The significant improvement in feed conversion and the resultant body weight gain of broilers as obtained in this study may be attributed to the antimicrobial effects of the active ingredients in garlic on intestinal microbes competing with the host for available nutrients or producing toxic bacterial metabolites. Findings of early in vitro studies on inhibitory potentials of garlic on some bacterial pathogens including Bacillus cereus, E. coli, Staphylococcus aureus and Clostridium perfringens have shown varying levels of effectiveness (Onyeagba et al., 2004; Shalaby et al., 2006). Ross et al. (2001), reported that the antibacterial activity of garlic could mainly be attributed to the allicin, (+)-S-ally-L-cysteine sulfoxide, produced by the enzymatic activity of allinase on alliin after crushing or cutting the clove. According to the report of Tekeli et al. (2011), poor performance and increase susceptibility to diseases in birds have been attributed to enteric microbial competition with the host for nutrients, liberation of toxic microbial metabolites and inhibition of the binding of the bile acids to the pertinent substances, thereby decreasing the digestion of fat and fat-soluble vitamins. In this study it was observed that the garlic supplement reduced Clostridium perfringens load among the treatment groups fed garlic-supplemented diets compared to the control group. At 1.0 g kg¯1 supplementation dose, the best of antimicrobial and growth promotant potentials of garlic were evident with the lowest colony count of Clostridium perfringens (i.e., 0.93x105 cfu g¯1 of faecal sample) as well as the best performance indices obtained. However, the antimicrobial effect has no statistical significance (p>0.05) among the treatment groups. Although the real mode of antimicrobial action of garlic is yet to be extensively studied or clearly understood, Banerjee and Sarkar (2003), have reported in vitro bacteriostatic potential of aqueous extract of garlic (Allium sativum) against Gram-positive and Gram-negative food-borne bacterial pathogens including Clostridium perfringens. The mode of action of garlic as potential growth promotant may be related to any of the modes reported about general antibiotics used as growth promoter or feed additives (CAFA, 1997; Ranjhan, 2001).

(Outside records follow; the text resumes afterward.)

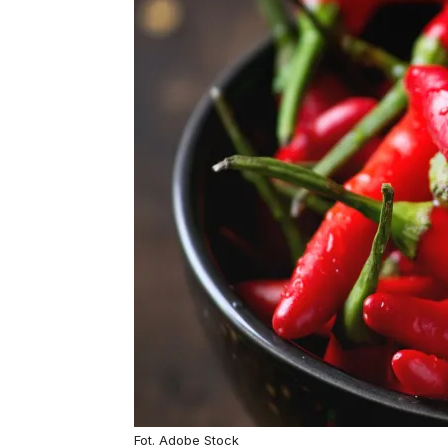
Fot. Adobe Stock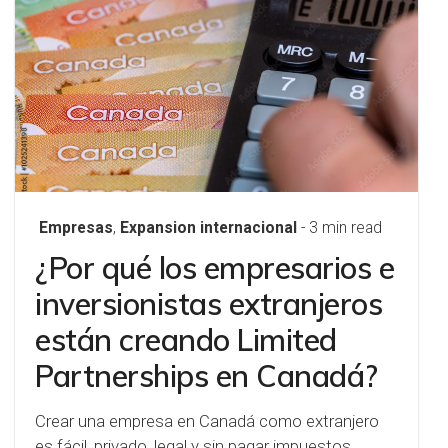
Empresas
,
Expansion internacional
- 3 min read
¿Por qué los empresarios e
inversionistas extranjeros
están creando Limited
Partnerships en Canadá?
Crear una empresa en Canadá como extranjero
es fácil, privado, legal y sin pagar impuestos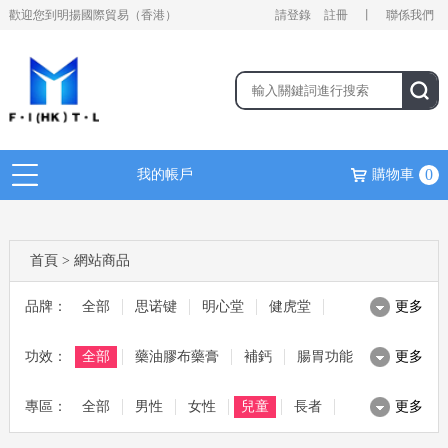
歡迎您到明揚國際貿易（香港）
請登錄
註冊
丨
聯係我們
0
我的帳戶
購物車
首頁
>
網站商品
品牌：
全部
思诺键
明心堂
健虎堂
更多
功效：
麥林 MAGLIN
全部
藥油膠布藥膏
茱比 JUBEE
補鈣
健熙堂
腸胃功能
更多
專區：
日本野原
全部
滋補湯料
男性
ALN
美容美妝
女性
腸胃寶
兒童
綜合保健
寶源堂
長者
更多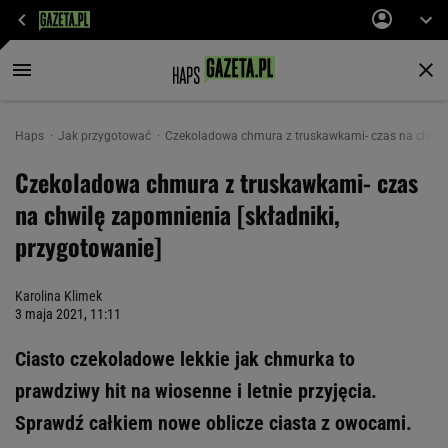
Haps
Jak przygotować
Czekoladowa chmura z truskawkami- czas na chwilę 
Czekoladowa chmura z truskawkami- czas
na chwilę zapomnienia [składniki,
przygotowanie]
Karolina Klimek
3 maja 2021, 11:11
Ciasto czekoladowe lekkie jak chmurka to
prawdziwy hit na wiosenne i letnie przyjęcia.
Sprawdź całkiem nowe oblicze ciasta z owocami.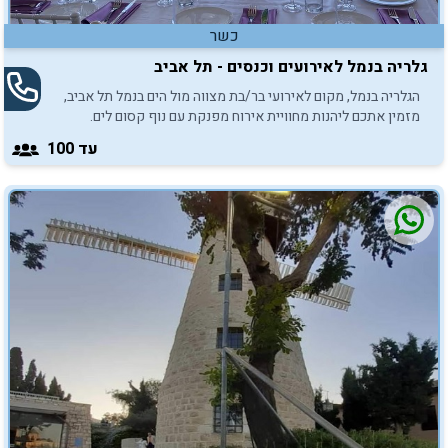
כשר
גלריה בנמל לאירועים וכנסים - תל אביב
הגלריה בנמל, מקום לאירועי בר/בת מצווה מול הים בנמל תל אביב,
מזמין אתכם ליהנות מחוויית אירוח מפנקת עם נוף קסום לים.
עד 100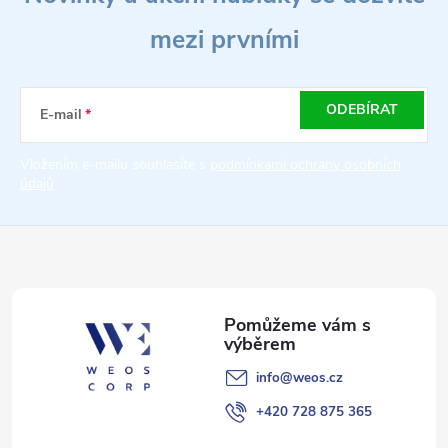
á
mezi prvními
p
a
ODEBÍRAT
E-mail
t
Vložením e-mailu souhlasíte s
podmínkami ochrany osobních
údajů
í
info
@
weos.cz
+420 728 875 365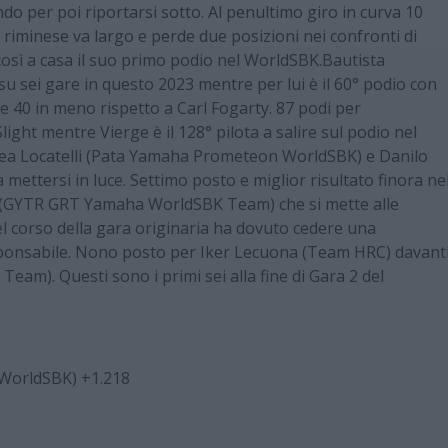
o per poi riportarsi sotto. Al penultimo giro in curva 10
il riminese va largo e perde due posizioni nei confronti di
osì a casa il suo primo podio nel WorldSBK.Bautista
su sei gare in questo 2023 mentre per lui è il 60° podio con
 e 40 in meno rispetto a Carl Fogarty. 87 podi per
ht mentre Vierge è il 128° pilota a salire sul podio nel
rea Locatelli (Pata Yamaha Prometeon WorldSBK) e Danilo
mettersi in luce. Settimo posto e miglior risultato finora ne
r(GYTR GRT Yamaha WorldSBK Team) che si mette alle
el corso della gara originaria ha dovuto cedere una
sponsabile. Nono posto per Iker Lecuona (Team HRC) davant
m). Questi sono i primi sei alla fine di Gara 2 del
 WorldSBK) +1.218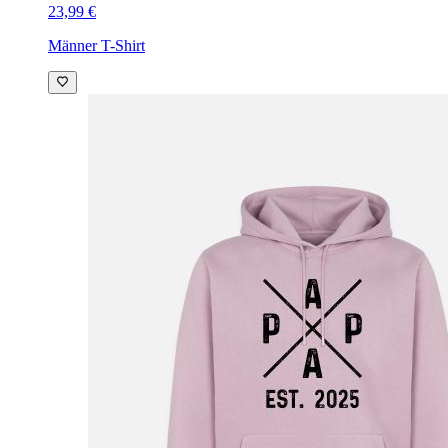
23,99 €
Männer T-Shirt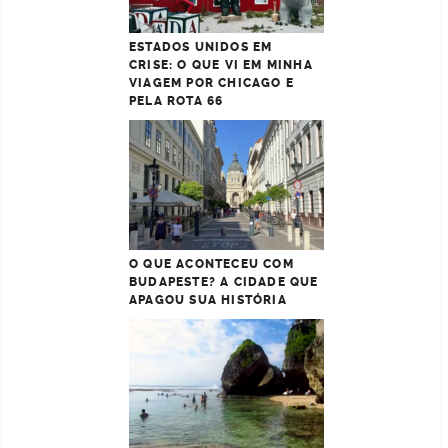
ESTADOS UNIDOS EM
CRISE: O QUE VI EM MINHA
VIAGEM POR CHICAGO E
PELA ROTA 66
O QUE ACONTECEU COM
BUDAPESTE? A CIDADE QUE
APAGOU SUA HISTÓRIA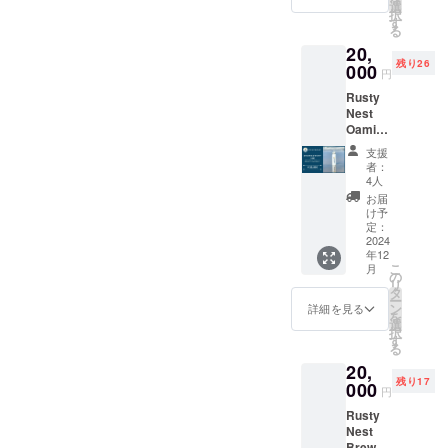
ビール
y）完成
選
の
渡って
択
試作
後、自
す
Rusty
きた西
る
品 3本
社醸造
Nest
海岸の
20,
★ オリ
第一弾
IPA の
海風を
残り26
ジナル
000
となる
特徴で
思わせ
円
コース
Rusty
ある フ
るトロ
Rusty
ター 1
Nest
ルー
ピカル
Nest
個 ★ お
IPAと
ティー
な香り
Oamish
礼の
Rusty
な香り
を伴う
irasato
メッ
Nest
を保ち
ホップ
支援
のオリ
セージ
Sessio
つつ、
者：
のアロ
ジナ
コラボ
n IPAを
4人
アル
マ、ス
ル ロ
ビール
両方を
コール
お届
カッと
ゴ入り
完成に
お楽し
け予
度数を
した喉
グラウ
向けた
定：
みいた
少し下
越しが
ラー
2024
試作品
だける
げ、 飲
海との
年12
（水
をクラ
贅沢な
みやす
相性が
こ
月
筒）を
ウド
の
飲み比
い IPA
抜群！
リ
お届け
ファン
タ
べセッ
に仕上
グルー
ー
しま
ディン
ン
トで
詳細を見る
げまし
プフ
を
す。炭
グ限定
選
す。 ★
た。 夏
ルー
択
酸も保
でご試
す
お礼の
の海の
ツ、
る
存でき
飲いた
メッ
相棒と
ピー
20,
る特別
だけま
セージ
呼べる
チ、ス
残り17
な水筒
000
す。 試
付き ★
Sessio
円
イート
です。
作品を
オリジ
n IPA を
オレン
Rusty
️★ オリ
飲んで
ナルス
ご堪能
ジ、完
Nest
ジナル
皆様の
テッ
くださ
熟トロ
Brewer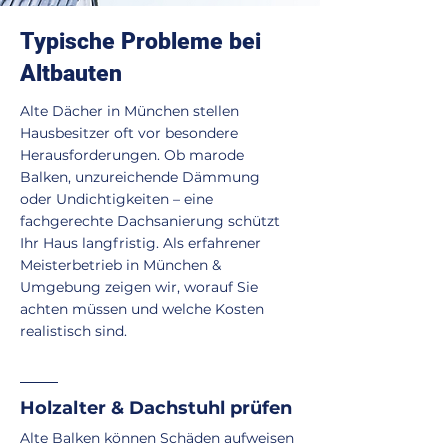
Typische Probleme bei
Altbauten
Alte Dächer in München stellen
Hausbesitzer oft vor besondere
Herausforderungen. Ob marode
Balken, unzureichende Dämmung
oder Undichtigkeiten – eine
fachgerechte Dachsanierung schützt
Ihr Haus langfristig. Als erfahrener
Meisterbetrieb in München &
Umgebung zeigen wir, worauf Sie
achten müssen und welche Kosten
realistisch sind.
Holzalter & Dachstuhl prüfen
Alte Balken können Schäden aufweisen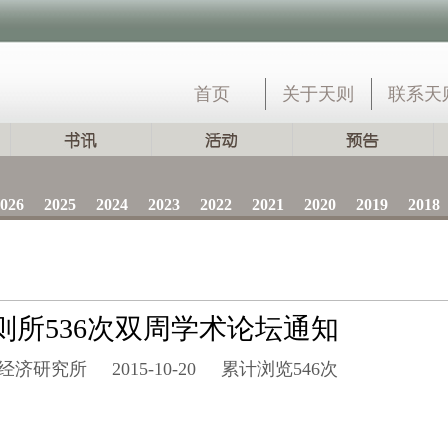
首页
关于天则
联系天
026
2025
2024
2023
2022
2021
2020
2019
2018
则所536次双周学术论坛通知
经济研究所
2015-10-20
累计浏览
546次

The findings of this study showed that garlic depressed feed intake but improved feed conversion ratio significantly both at 1.0 and 1.5 g kg¯1 supplementation levels. Also, garlic supplementation at all levels reduced the caecal load of C. perfringens and numerically improved weight gain of the birds. Therefore, garlic could be supplemented at low dose range of 1.0 to 1.5 g kg¯1 in broilers= diets. These findings may therefore be used as basis for limiting the supplementation level of garlic in broilers diets in order to achieve positive growth response.